■ **Exercise prompt**:
Reproduce the lines of the records verbatim, starting at the line that contains "pose: elev=115.1 azim=78.8" and ending at the line that contains "Dot at: (194, 187)", with both of those lines included.

Extracted records
- - -

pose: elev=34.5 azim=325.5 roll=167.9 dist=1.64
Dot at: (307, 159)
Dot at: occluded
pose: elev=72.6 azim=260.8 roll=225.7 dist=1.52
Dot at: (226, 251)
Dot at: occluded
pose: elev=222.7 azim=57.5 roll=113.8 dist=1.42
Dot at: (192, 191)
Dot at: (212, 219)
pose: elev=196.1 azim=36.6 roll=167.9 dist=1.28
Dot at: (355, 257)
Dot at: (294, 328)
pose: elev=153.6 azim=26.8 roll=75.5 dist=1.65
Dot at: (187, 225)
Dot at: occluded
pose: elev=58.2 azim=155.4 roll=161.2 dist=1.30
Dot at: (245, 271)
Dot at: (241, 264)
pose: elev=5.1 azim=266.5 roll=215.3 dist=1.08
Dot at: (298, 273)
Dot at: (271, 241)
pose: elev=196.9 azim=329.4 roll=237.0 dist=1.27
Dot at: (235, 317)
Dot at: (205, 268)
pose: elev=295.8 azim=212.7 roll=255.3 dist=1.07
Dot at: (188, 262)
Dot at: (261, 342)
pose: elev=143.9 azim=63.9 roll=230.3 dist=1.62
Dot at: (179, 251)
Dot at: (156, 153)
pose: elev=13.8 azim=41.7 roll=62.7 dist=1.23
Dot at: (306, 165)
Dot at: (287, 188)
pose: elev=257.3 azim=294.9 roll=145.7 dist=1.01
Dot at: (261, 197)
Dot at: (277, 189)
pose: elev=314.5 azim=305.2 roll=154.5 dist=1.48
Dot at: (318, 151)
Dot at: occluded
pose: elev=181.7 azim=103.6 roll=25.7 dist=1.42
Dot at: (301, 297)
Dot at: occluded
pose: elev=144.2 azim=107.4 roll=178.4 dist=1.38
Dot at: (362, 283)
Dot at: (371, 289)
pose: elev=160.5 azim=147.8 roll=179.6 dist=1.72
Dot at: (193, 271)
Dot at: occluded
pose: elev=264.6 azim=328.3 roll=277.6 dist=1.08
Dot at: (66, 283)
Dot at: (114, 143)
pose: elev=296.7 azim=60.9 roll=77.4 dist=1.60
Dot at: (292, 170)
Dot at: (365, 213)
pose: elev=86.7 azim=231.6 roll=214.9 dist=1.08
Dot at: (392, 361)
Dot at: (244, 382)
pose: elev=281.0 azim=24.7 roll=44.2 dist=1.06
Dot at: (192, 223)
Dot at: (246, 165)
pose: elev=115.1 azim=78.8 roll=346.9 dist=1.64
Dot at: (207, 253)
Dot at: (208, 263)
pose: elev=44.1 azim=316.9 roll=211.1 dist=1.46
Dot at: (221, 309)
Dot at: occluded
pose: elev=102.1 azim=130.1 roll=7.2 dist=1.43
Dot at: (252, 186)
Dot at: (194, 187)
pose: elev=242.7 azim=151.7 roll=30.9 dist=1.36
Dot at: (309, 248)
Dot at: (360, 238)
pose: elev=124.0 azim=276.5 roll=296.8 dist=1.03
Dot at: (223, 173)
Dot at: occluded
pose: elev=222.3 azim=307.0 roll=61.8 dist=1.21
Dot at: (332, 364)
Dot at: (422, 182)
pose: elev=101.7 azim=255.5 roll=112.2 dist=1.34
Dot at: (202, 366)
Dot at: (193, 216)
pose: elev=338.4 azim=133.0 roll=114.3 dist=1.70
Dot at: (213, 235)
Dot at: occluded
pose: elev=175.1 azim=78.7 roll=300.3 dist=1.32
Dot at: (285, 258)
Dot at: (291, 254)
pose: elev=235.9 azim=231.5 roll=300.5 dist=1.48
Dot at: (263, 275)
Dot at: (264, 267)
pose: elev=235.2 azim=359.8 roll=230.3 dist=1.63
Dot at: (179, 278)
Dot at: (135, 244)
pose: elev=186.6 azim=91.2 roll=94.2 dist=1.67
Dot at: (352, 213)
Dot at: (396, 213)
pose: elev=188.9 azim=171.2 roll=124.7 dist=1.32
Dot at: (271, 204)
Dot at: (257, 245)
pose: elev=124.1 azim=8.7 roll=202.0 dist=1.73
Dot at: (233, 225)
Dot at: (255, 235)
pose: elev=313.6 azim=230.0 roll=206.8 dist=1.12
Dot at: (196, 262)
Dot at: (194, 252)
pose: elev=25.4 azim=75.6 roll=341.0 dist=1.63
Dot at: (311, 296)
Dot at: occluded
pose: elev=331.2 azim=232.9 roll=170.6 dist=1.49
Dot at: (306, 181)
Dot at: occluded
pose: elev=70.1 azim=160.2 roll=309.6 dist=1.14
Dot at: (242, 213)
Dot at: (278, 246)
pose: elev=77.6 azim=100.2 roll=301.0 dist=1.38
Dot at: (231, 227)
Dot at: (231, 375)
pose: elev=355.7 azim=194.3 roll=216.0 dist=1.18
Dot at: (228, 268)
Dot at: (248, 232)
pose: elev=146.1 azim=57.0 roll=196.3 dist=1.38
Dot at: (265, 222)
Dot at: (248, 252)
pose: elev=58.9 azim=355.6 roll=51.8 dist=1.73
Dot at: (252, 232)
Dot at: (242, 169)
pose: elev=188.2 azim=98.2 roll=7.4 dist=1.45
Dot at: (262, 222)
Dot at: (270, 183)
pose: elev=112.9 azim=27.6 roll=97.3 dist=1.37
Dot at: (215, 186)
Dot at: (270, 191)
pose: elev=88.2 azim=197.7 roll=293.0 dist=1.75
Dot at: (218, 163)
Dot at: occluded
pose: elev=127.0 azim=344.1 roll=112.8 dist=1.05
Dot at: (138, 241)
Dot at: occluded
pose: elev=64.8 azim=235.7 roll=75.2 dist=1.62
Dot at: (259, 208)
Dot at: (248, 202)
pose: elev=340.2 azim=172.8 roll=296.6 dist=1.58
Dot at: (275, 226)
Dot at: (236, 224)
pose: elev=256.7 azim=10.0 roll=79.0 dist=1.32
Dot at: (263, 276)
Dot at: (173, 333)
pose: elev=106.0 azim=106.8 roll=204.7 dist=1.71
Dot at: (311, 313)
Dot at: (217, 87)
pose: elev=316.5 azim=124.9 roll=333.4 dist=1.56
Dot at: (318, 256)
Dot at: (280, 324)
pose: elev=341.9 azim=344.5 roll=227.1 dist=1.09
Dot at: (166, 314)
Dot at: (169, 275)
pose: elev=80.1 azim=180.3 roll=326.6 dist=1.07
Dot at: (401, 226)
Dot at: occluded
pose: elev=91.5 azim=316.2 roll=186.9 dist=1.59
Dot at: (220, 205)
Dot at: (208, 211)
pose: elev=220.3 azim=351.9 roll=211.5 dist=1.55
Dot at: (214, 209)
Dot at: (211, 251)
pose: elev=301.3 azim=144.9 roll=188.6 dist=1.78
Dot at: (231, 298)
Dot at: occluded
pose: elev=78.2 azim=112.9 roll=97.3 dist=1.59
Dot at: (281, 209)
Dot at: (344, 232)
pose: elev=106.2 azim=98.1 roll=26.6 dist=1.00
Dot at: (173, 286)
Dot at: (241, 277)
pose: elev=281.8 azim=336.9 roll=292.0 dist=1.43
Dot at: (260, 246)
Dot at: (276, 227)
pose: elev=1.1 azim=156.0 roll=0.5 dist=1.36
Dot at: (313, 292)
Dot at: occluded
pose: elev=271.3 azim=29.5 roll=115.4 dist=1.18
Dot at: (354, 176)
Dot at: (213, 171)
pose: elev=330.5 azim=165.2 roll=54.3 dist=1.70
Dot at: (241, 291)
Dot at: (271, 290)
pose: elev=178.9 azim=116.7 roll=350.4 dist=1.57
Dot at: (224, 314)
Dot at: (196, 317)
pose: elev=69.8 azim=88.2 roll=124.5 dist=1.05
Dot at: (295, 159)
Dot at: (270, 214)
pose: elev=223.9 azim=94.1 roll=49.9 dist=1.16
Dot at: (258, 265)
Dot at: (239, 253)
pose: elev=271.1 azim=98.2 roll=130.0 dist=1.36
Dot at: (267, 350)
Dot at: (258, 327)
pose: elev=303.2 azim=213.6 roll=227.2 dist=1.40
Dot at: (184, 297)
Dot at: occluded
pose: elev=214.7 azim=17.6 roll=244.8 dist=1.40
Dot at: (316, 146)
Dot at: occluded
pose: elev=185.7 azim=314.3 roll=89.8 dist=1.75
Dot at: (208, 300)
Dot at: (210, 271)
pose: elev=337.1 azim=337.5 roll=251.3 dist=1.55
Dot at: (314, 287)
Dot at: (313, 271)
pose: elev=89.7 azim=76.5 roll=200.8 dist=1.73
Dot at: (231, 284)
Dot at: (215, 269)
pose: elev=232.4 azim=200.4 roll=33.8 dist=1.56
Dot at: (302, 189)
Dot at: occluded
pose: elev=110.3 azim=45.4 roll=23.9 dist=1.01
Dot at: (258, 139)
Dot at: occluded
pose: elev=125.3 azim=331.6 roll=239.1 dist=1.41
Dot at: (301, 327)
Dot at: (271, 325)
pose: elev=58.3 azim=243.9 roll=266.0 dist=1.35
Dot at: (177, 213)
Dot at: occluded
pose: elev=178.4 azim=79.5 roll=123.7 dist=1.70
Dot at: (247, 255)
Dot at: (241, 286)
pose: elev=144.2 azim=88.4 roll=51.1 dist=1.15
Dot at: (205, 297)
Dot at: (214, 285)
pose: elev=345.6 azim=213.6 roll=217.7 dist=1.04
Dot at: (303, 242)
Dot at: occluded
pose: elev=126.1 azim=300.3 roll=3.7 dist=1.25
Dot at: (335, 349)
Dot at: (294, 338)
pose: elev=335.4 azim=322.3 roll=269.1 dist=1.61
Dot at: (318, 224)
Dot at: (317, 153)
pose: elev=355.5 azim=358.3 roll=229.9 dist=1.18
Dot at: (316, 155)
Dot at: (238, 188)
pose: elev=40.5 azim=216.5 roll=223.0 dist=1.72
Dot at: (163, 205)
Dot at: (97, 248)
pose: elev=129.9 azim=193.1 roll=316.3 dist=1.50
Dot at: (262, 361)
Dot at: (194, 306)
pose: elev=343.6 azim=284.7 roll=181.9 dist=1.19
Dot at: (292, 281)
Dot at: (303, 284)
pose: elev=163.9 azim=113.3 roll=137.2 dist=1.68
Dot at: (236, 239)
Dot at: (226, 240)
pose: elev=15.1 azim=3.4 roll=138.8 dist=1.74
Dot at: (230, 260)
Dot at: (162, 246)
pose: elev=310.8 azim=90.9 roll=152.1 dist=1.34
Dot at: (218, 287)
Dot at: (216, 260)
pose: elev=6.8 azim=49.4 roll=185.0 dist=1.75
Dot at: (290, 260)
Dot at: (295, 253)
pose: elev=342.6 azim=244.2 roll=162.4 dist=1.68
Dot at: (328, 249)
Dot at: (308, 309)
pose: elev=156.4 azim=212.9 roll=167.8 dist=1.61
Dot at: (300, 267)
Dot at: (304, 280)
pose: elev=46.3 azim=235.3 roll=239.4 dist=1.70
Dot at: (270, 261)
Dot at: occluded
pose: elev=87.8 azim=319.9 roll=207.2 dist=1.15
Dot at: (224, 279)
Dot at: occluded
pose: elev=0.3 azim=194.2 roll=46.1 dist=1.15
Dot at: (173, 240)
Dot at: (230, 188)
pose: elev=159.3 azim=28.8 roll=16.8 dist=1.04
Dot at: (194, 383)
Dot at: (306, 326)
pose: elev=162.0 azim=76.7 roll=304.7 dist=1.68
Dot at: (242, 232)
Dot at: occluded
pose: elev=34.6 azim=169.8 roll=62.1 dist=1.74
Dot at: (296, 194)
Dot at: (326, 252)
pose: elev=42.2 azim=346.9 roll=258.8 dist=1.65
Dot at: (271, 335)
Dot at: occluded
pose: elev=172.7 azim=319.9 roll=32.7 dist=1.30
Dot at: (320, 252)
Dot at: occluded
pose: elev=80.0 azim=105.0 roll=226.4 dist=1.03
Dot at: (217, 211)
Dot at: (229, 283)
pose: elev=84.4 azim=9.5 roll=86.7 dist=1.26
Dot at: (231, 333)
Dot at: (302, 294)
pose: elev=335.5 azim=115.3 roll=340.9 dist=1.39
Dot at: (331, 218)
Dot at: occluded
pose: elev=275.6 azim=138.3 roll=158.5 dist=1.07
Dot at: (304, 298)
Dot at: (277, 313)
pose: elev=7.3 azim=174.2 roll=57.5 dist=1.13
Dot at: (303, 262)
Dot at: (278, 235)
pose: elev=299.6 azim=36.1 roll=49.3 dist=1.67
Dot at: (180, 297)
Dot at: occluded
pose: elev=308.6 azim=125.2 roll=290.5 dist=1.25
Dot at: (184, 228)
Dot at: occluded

- - -

■ **Solution**:
pose: elev=115.1 azim=78.8 roll=346.9 dist=1.64
Dot at: (207, 253)
Dot at: (208, 263)
pose: elev=44.1 azim=316.9 roll=211.1 dist=1.46
Dot at: (221, 309)
Dot at: occluded
pose: elev=102.1 azim=130.1 roll=7.2 dist=1.43
Dot at: (252, 186)
Dot at: (194, 187)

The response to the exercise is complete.